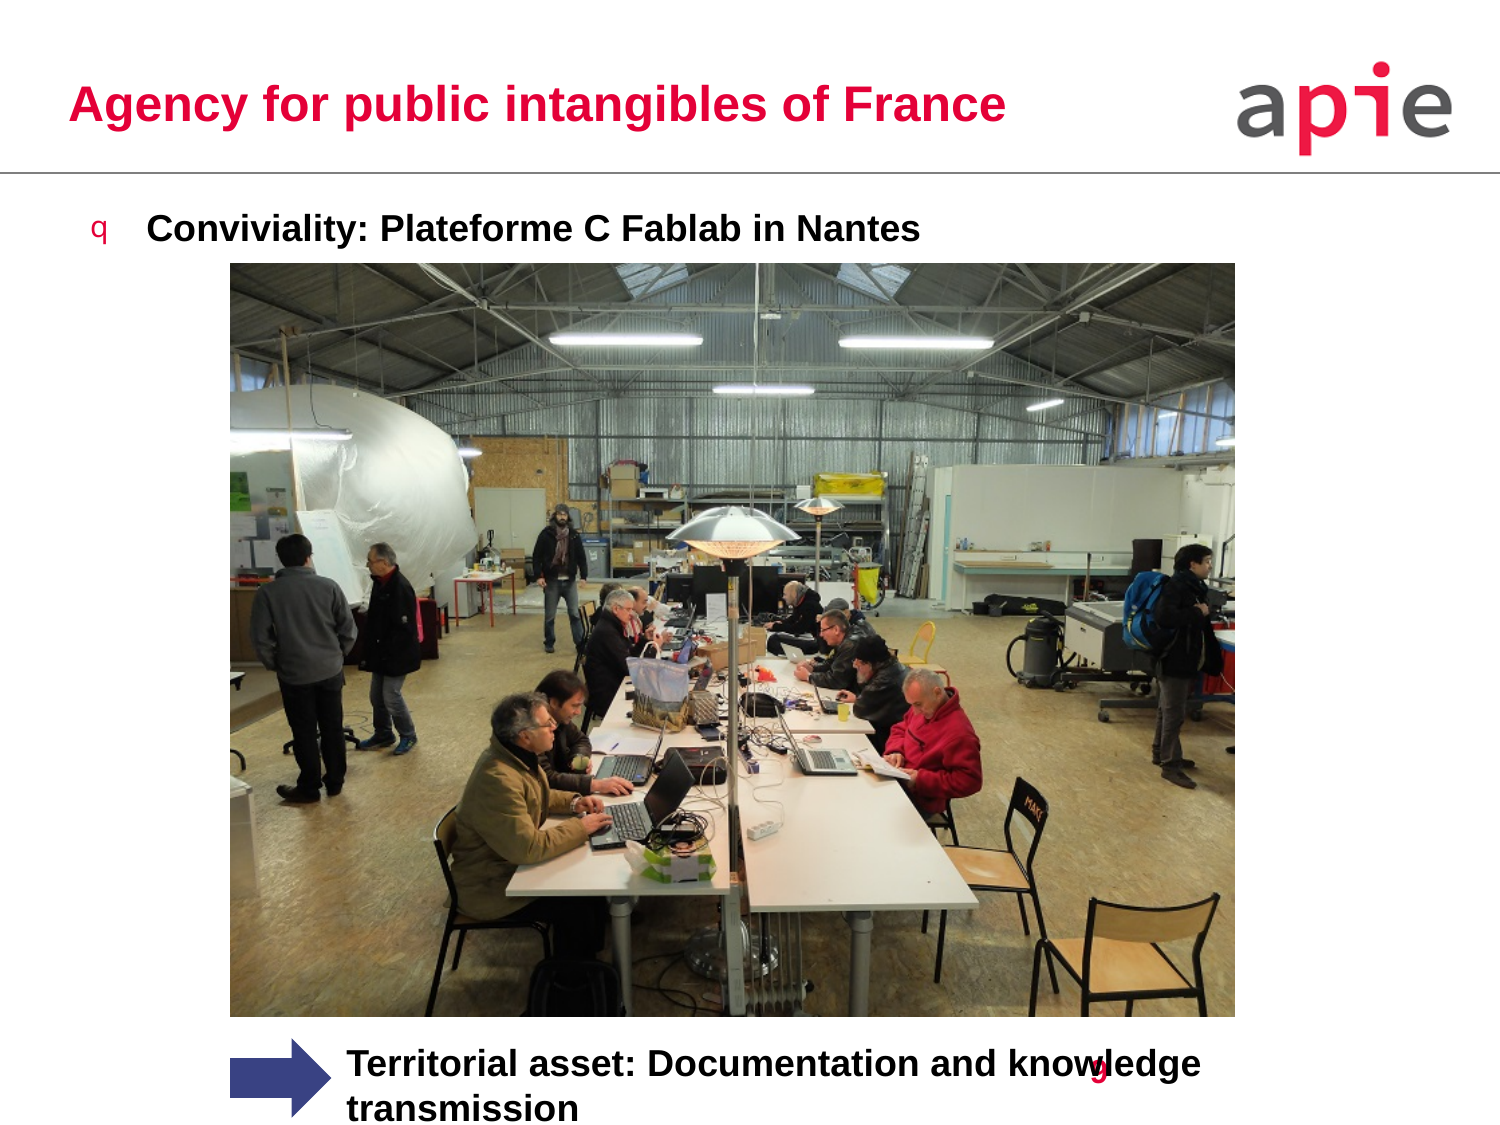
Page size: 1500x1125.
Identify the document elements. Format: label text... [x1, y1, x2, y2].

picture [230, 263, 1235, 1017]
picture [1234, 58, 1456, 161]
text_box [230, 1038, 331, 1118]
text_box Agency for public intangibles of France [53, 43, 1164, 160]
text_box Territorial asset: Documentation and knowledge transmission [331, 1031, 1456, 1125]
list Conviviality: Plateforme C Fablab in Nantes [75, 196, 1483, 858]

**Task brief:** Return every line of the rows above without changing a word, leaving out the pictures.

**Answer:**
Page size: 1500x1125.
Identify the document elements. Format: label text... [x1, y1, x2, y2].

picture [230, 263, 1235, 1017]
picture [1234, 58, 1456, 161]
text_box [230, 1038, 331, 1118]
text_box Agency for public intangibles of France [53, 43, 1164, 160]
text_box Territorial asset: Documentation and knowledge transmission [331, 1031, 1456, 1125]
list Conviviality: Plateforme C Fablab in Nantes [75, 196, 1483, 858]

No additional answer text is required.